Instructions for the task: With the line that contains "right eye: (488, 204)" as the final line, return every line from the start of the data below exactly.

Dataset records:
===============
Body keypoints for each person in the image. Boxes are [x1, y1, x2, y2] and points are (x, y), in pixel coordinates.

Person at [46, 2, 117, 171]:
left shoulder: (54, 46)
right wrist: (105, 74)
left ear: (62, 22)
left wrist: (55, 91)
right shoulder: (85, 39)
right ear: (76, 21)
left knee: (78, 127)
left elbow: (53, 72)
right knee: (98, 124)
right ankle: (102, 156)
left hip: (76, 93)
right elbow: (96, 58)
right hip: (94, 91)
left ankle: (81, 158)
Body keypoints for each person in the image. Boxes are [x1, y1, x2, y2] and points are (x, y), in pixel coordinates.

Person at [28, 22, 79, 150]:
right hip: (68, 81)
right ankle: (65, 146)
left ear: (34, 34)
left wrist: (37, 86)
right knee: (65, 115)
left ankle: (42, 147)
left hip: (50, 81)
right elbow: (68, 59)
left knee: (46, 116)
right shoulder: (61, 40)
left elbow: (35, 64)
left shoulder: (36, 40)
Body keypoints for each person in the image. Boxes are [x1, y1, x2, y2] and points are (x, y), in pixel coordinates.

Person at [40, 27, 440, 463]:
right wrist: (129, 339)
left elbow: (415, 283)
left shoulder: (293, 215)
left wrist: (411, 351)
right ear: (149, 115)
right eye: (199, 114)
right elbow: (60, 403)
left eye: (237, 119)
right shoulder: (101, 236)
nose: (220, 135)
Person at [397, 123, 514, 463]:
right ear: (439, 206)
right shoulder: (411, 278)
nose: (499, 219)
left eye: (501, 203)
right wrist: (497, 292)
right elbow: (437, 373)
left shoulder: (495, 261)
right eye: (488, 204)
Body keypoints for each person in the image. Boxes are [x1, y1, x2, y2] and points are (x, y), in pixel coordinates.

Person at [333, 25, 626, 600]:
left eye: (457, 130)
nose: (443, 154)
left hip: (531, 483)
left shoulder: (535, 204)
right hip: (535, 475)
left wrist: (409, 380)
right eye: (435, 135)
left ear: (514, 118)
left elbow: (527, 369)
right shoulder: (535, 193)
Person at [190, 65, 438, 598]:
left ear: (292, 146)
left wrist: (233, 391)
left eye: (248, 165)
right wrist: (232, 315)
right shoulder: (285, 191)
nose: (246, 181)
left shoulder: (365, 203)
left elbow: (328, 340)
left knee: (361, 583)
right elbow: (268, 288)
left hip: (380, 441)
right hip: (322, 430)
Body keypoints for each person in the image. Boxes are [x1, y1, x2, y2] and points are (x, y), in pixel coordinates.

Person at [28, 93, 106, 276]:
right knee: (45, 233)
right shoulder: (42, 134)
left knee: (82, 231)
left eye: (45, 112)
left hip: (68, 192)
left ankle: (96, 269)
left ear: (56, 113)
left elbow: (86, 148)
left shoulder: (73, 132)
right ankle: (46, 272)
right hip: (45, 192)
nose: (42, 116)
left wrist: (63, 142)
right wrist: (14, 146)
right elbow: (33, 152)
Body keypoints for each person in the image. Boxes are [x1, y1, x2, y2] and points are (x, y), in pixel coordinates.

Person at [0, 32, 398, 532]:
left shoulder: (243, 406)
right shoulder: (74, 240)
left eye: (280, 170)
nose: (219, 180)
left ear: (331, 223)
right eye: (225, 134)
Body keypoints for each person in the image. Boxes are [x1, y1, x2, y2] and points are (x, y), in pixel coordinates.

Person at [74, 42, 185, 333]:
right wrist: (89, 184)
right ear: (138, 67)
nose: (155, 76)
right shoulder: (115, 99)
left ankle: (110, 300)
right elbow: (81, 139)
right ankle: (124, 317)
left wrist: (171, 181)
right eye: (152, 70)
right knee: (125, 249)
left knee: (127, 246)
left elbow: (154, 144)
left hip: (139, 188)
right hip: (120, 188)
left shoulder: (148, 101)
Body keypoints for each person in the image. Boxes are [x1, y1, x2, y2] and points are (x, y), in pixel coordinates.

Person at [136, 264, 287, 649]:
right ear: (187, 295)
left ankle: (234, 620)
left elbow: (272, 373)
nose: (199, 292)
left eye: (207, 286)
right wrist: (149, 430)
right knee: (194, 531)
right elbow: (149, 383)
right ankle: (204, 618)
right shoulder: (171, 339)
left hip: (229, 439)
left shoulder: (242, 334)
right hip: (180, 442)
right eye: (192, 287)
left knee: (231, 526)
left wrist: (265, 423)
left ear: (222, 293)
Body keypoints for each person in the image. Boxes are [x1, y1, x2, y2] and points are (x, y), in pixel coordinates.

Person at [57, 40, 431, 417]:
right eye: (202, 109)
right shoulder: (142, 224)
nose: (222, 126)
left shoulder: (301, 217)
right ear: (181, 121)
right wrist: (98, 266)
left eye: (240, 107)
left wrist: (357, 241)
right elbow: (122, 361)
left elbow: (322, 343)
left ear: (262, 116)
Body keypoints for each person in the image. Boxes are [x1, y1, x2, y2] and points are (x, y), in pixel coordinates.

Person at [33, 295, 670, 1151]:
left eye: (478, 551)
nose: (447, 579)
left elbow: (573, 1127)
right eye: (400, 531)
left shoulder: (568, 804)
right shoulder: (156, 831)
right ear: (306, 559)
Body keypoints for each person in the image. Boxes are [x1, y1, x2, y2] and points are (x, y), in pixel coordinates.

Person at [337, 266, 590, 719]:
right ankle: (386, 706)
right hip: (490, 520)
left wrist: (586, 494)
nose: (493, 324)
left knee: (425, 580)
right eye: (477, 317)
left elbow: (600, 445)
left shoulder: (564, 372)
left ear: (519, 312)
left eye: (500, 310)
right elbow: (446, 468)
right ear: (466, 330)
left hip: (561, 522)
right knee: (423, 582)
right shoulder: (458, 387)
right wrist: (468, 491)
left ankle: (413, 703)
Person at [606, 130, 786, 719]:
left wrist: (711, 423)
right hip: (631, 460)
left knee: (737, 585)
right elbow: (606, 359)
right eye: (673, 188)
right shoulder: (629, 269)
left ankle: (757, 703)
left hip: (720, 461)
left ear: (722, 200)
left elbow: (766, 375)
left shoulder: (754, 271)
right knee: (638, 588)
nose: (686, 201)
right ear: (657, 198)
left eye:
===============
Answer box:
Body keypoints for each person in the image. Boxes are [x1, y1, x2, y2] and points are (x, y), in pixel coordinates.

Person at [46, 2, 117, 171]:
left shoulder: (54, 46)
right wrist: (105, 74)
left ear: (62, 22)
left wrist: (55, 91)
right shoulder: (85, 39)
right ear: (76, 21)
left knee: (78, 127)
left elbow: (53, 72)
right knee: (98, 124)
right ankle: (102, 156)
left hip: (76, 93)
right elbow: (96, 58)
right hip: (94, 91)
left ankle: (81, 158)
Body keypoints for each person in the image. Boxes are [x1, y1, x2, y2] and points are (x, y), in pixel coordinates.

Person at [28, 22, 79, 150]:
right hip: (68, 81)
right ankle: (65, 146)
left ear: (34, 34)
left wrist: (37, 86)
right knee: (65, 115)
left ankle: (42, 147)
left hip: (50, 81)
right elbow: (68, 59)
left knee: (46, 116)
right shoulder: (61, 40)
left elbow: (35, 64)
left shoulder: (36, 40)
Body keypoints for each person in the image. Boxes are [x1, y1, x2, y2] and points are (x, y), in pixel coordinates.

Person at [40, 27, 440, 463]:
right wrist: (129, 339)
left elbow: (415, 283)
left shoulder: (293, 215)
left wrist: (411, 351)
right ear: (149, 115)
right eye: (199, 114)
right elbow: (60, 403)
left eye: (237, 119)
right shoulder: (101, 236)
nose: (220, 135)
Person at [397, 123, 514, 463]:
right ear: (439, 206)
right shoulder: (411, 278)
nose: (499, 219)
left eye: (501, 203)
right wrist: (497, 292)
right elbow: (437, 373)
left shoulder: (495, 261)
right eye: (488, 204)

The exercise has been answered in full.